*Work to be completed*
Please transcribe every record below exactly, leaving out the pictures.
▶
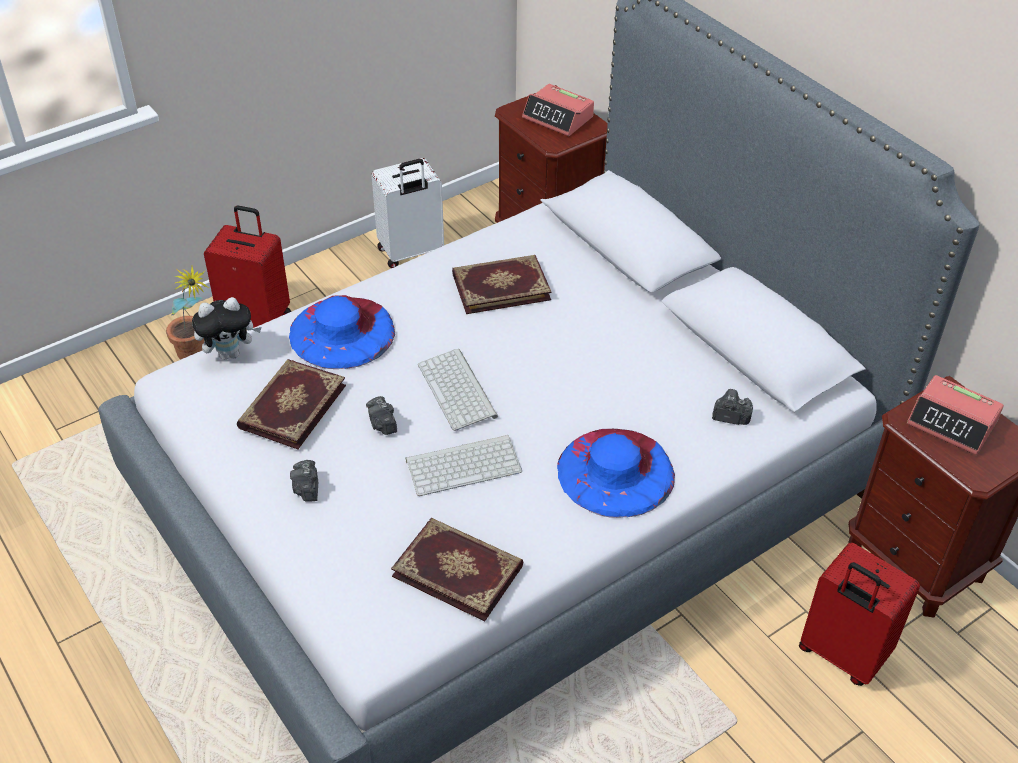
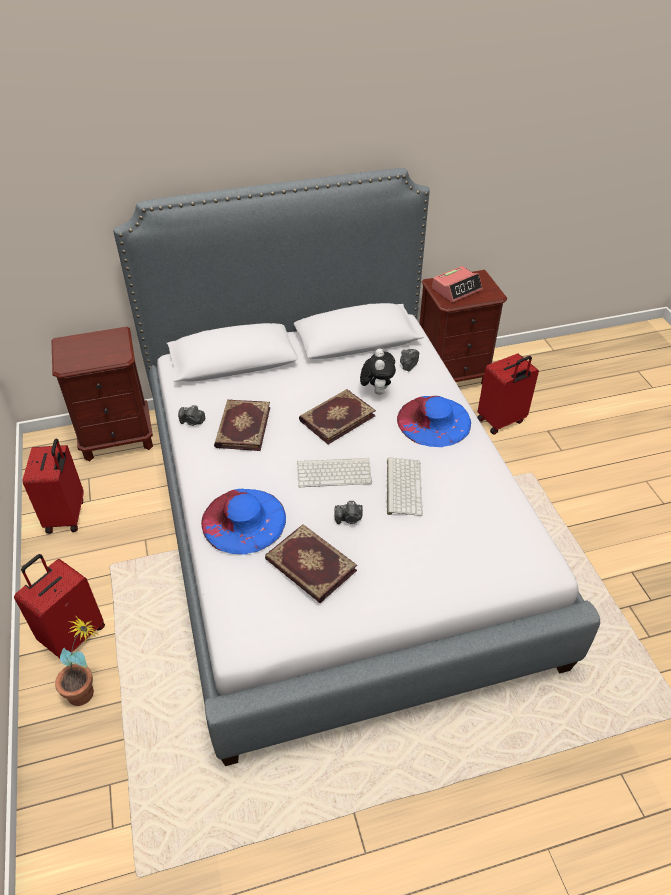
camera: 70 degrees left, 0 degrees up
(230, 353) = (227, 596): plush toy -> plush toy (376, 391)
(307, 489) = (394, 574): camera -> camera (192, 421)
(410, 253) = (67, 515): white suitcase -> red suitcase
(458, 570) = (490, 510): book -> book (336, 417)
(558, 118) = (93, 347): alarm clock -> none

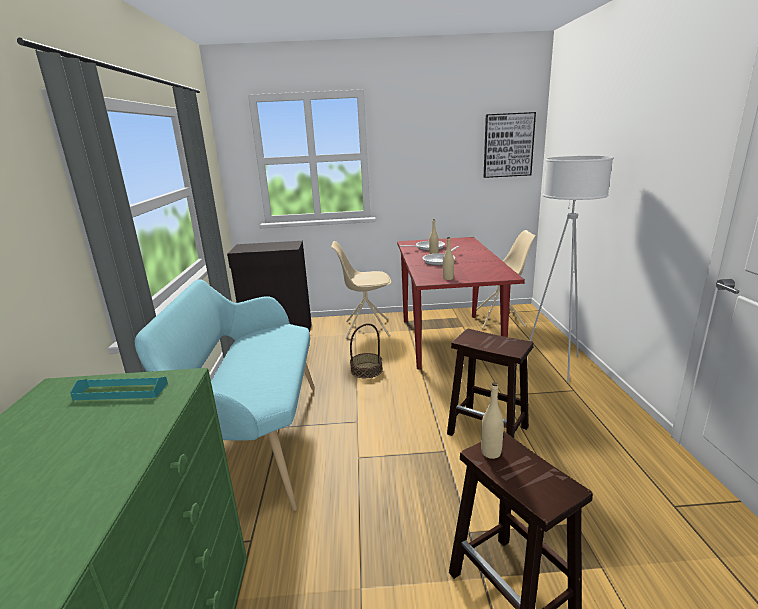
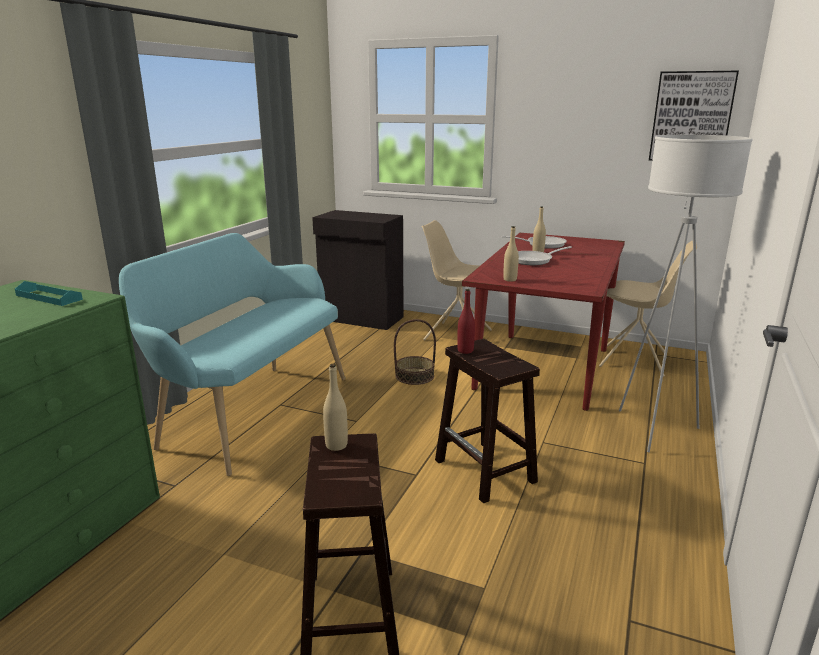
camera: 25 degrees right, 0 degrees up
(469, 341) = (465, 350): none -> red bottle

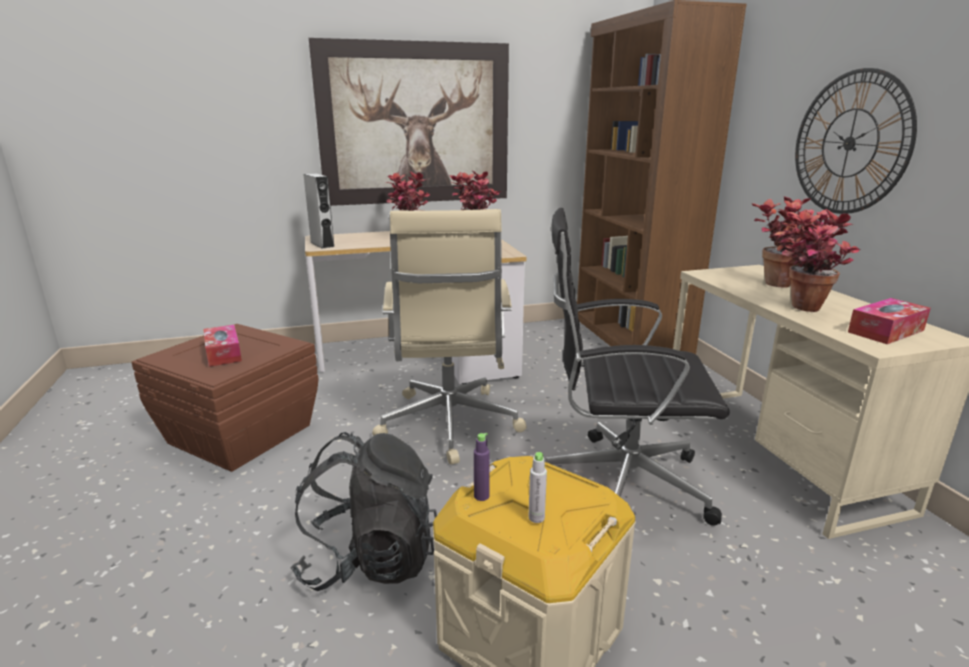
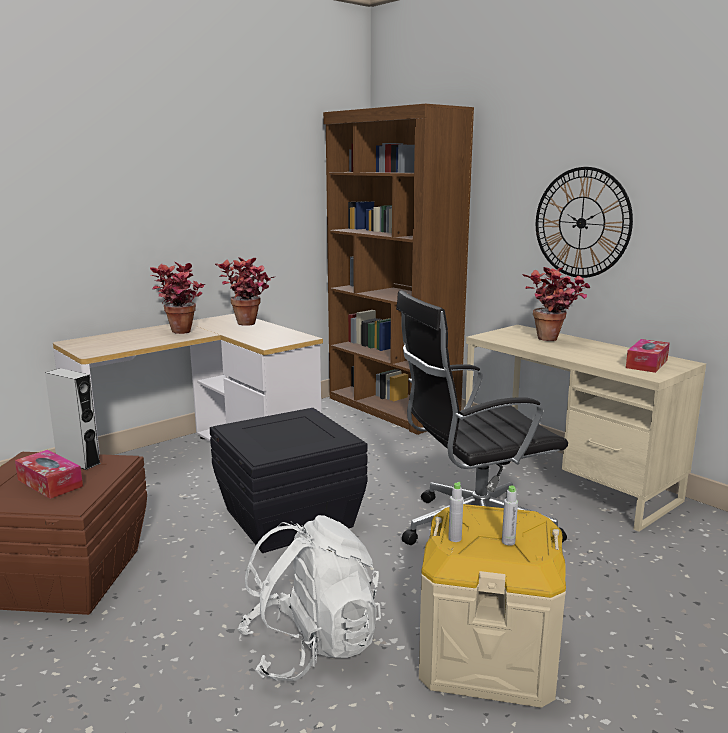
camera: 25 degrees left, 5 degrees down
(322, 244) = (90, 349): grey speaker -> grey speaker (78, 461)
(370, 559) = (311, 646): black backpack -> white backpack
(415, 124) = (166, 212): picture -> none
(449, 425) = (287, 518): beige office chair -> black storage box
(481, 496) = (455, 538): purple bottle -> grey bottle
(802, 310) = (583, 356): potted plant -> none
◀
*Answer box*
camera: 70 degrees left, 0 degrees up
(230, 353) = (227, 596): plush toy -> plush toy (376, 391)
(307, 489) = (394, 574): camera -> camera (192, 421)
(410, 253) = (67, 515): white suitcase -> red suitcase
(458, 570) = (490, 510): book -> book (336, 417)
(558, 118) = (93, 347): alarm clock -> none

camera: 25 degrees right, 0 degrees up
(469, 341) = (465, 350): none -> red bottle

camera: 25 degrees left, 5 degrees down
(322, 244) = (90, 349): grey speaker -> grey speaker (78, 461)
(370, 559) = (311, 646): black backpack -> white backpack
(415, 124) = (166, 212): picture -> none
(449, 425) = (287, 518): beige office chair -> black storage box
(481, 496) = (455, 538): purple bottle -> grey bottle
(802, 310) = (583, 356): potted plant -> none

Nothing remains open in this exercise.